**Directive**
Render the stretch of the items below from the line containing "Which category has" through the line containing "Reading left to" as a numbered list, skipping blank lines and leaving out the pictures.

==*==

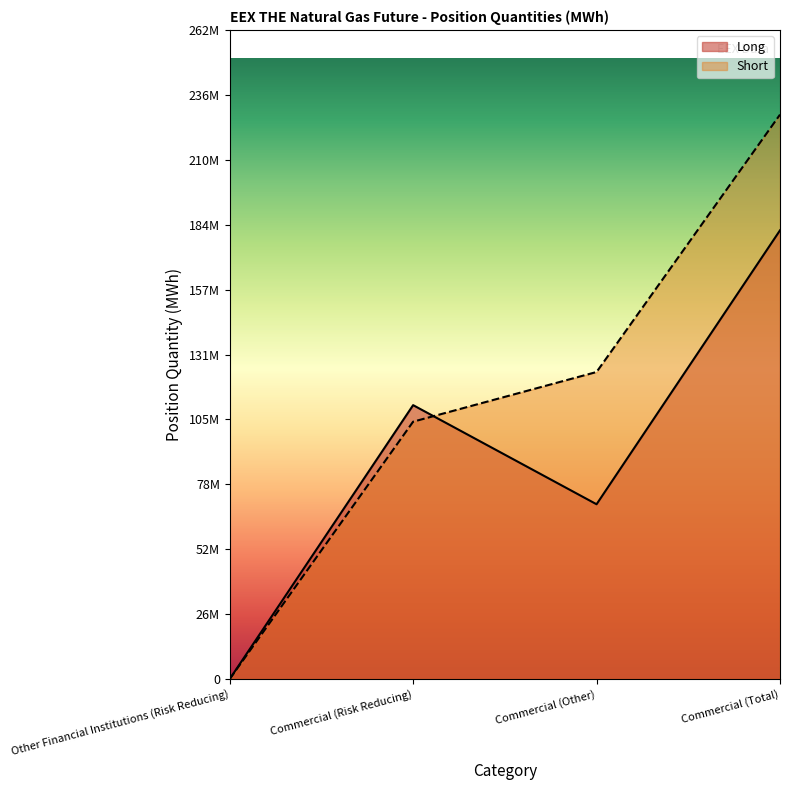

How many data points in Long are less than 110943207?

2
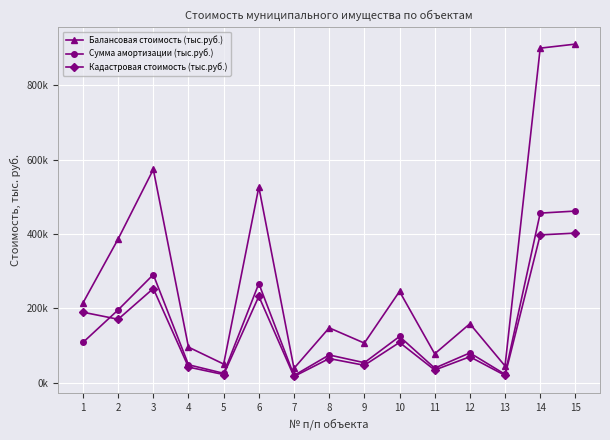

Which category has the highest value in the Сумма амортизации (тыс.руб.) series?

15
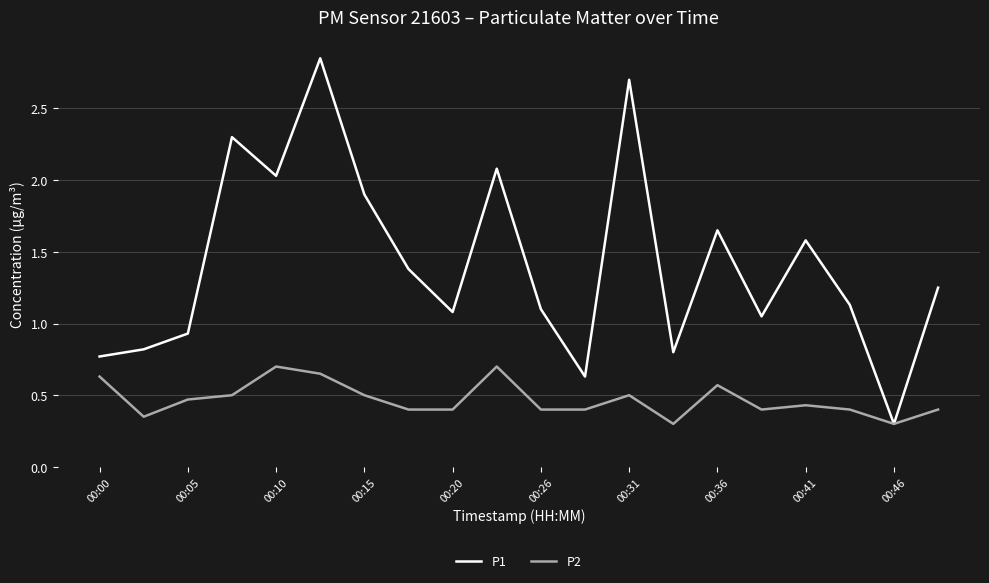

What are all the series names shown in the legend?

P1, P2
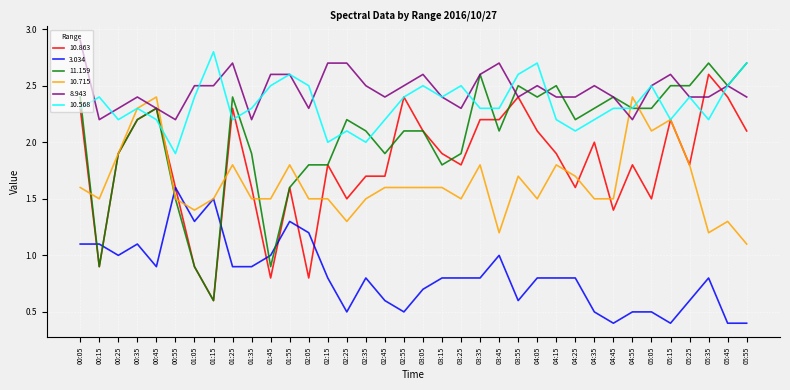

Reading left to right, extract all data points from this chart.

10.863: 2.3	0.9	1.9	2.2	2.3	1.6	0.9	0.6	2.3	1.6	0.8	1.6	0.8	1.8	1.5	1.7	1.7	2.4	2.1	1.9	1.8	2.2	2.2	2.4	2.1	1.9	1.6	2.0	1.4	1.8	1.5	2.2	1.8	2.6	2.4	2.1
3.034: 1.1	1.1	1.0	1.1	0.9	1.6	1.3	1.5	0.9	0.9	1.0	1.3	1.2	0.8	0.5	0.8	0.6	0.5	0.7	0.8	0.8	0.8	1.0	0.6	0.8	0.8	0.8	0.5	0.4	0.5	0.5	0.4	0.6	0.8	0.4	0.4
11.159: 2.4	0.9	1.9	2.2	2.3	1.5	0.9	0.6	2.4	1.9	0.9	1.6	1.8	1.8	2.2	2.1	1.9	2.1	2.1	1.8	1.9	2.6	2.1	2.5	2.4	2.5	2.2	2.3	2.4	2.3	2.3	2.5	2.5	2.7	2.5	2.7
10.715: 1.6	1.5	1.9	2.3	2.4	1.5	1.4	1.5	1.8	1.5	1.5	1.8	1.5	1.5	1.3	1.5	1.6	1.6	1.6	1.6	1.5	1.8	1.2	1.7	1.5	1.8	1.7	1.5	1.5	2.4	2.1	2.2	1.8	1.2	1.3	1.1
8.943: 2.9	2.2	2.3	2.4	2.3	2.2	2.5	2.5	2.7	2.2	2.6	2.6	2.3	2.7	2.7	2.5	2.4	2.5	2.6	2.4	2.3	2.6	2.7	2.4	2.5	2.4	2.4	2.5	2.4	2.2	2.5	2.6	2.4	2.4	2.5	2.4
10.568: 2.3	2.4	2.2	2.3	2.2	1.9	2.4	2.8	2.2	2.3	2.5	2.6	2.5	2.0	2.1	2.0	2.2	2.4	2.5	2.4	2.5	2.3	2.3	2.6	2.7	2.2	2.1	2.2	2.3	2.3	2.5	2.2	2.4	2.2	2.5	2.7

==*==

**Finished task**
1. Which category has the highest value in the Сумма амортизации (тыс.руб.) series?
2. 15
3. What are all the series names shown in the legend?
4. P1, P2
5. Reading left to right, extract all data points from this chart.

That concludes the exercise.